Pensioni “povere”. La spesa certificata dall’Istat e sostenuta dagli anziani veneti nel 2022 e nel 2023 dimostra che molti pensionati veneti sono stati costretti ad attingere ai propri risparmi o a richiedere piccoli finanziamenti per sostenere i costi mensili. Attraverso gli ultimi dati pubblicati dall’Inps e relativi al 2024, risulta infatti che in Veneto nel settore privato l’importo medio della pensione è di 1.188,47 euro. In più, il 55% degli assegni previdenziali nella nostra regione è sotto i mille euro. Le pensioni integrate al minimo sono invece 179.515.

Di fronte a questi numeri la preoccupazione per i nostri pensionati è inevitabile, considerando che nel 2025 la rivalutazione sarà appunto attorno all’1% e non servirà in alcun modo a recuperare i rincari dei due anni precedenti.

Non autosufficienti invisibili. Il tema della spesa si lega indissolubilmente ad altre questioni, come quella della non autosufficienza, che sembra essere completamente sparita dall’agenda Meloni. In Veneto, secondo la relazione sociosanitaria della Regione, si stima che vivano circa 330mila ultra65enni non autosufficienti. Di fatto, il 28% degli anziani, per lo più over 80, rientra in questa condizione, mentre nelle case di riposo i posti letto residenziali sono poco più di 34 mila. La gran parte di questi anziani viene seguita dunque da caregiver o assistenti familiari.

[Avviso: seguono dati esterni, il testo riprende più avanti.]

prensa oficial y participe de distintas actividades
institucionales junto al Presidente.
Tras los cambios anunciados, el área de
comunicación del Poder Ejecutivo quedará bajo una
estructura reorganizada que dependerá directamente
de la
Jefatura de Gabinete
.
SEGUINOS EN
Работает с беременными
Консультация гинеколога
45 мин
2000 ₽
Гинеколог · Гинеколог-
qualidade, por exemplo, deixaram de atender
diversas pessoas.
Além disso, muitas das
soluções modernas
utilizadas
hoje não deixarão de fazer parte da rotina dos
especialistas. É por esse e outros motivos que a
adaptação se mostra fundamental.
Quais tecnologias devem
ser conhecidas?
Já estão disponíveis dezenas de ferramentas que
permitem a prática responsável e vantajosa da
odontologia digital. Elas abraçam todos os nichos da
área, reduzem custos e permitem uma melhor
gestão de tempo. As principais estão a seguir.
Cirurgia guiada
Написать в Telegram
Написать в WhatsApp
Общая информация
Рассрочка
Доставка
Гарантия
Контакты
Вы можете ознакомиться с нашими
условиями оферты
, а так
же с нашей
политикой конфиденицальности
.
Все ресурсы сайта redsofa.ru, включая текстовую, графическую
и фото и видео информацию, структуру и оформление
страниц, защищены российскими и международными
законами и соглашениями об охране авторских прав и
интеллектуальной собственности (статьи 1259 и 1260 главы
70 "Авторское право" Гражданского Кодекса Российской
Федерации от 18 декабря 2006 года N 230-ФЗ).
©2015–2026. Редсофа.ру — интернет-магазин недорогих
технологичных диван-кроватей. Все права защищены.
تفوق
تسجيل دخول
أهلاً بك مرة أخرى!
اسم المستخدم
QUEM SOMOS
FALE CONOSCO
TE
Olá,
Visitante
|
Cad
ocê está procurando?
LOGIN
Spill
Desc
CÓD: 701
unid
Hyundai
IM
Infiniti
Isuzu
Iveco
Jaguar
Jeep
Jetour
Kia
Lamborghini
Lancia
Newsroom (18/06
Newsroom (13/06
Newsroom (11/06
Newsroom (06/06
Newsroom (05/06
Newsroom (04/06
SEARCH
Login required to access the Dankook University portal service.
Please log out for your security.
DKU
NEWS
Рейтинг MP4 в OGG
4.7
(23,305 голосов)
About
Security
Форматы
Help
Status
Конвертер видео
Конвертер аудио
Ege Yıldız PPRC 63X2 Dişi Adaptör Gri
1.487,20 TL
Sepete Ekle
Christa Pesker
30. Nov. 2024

I costi dell’assistenza. In ogni caso, le spese da affrontare per assistere una persona non autosufficiente sono insostenibili per molte famiglie. Tanto per intenderci nelle case di riposo venete, secondo un’indagine unitaria (Spi, Fnp Cisl e Uilp-Uil), con impegnativa la retta giornaliera media è di 62,17euro (1.865 euro al mese). Senza impegnativa la media è di 85,54 euro (2.566 euro al mese). Il problema è destinato ad ingigantirsi nei prossimi anni, tenendo conto che, secondo i dati Istat elaborati dal sindacato dei pensionati della Cgil, nei prossimi 10 anni in Veneto la popolazione più fragile e soggetta alla non autosufficienza, quella composta dagli ultra80enni, crescerà del 20%.

Il governo però sembra essersi scordato della legge sulla non autosufficienza fortemente voluta dai sindacati. Ricordiamo che il disegno è stato approvato dal Consiglio dei ministri dell’allora esecutivo Draghi ancora a ottobre 2022.

“Martedì prossimo – spiega Nicoletta Biancardi, segretaria generale dello Spi Cgil del Veneto – saremo in piazza a Padova per protestare contro una manovra che riteniamo del tutto iniqua e incapace di tutelare pensionati e lavoratori. Dalle nostre elaborazioni emerge una realtà molto complessa e critica come quella legata al potere d’acquisto. Le difficoltà economiche stanno creando situazioni insostenibili. Già dall’indagine sui dati Istat, per esempio, emerge che gli anziani negli ultimi anni hanno ridotto le spese per la salute. La Fondazione Gimbe ha segnalato che nel 2023 la quota di famiglie venete che rinuncia alle cure, spesso per motivi economici, è passata dal 6,4 al 7,4%. Intanto la popolazione invecchia ma non intravediamo in manovra nulla che possa invertire il trend della perdita di potere d’acquisto e dell’indebolimento dei servizi sul territorio”.

Fisco e autonomia. La mobilitazione di martedì servirà anche per richiedere una forte riduzione delle tasse per pensionati e lavoratori, nell’ambito di un fisco sempre più ingiusto, che non rispetta la progressività prevista dalla stessa Costituzione e premia i furbetti. Ma l’iniziativa affronterà anche altri due temi delicatissimi: la legge sull’autonomia differenziata, nei confronti della quale, sottolinea ancora Biancardi “il sindacato dei pensionati della Cgil si è da sempre schierato contro, senza se e senza ma”. E il lavoro, che, conclude la segretaria generale, “deve essere stabile, dignitoso, sicuro e tutelato. I pensionati sono in prima linea a sostegno del referendum promosso dalla Cgil e affianco alle giovani generazioni, che vivono una drammatica situazione di precarietà”.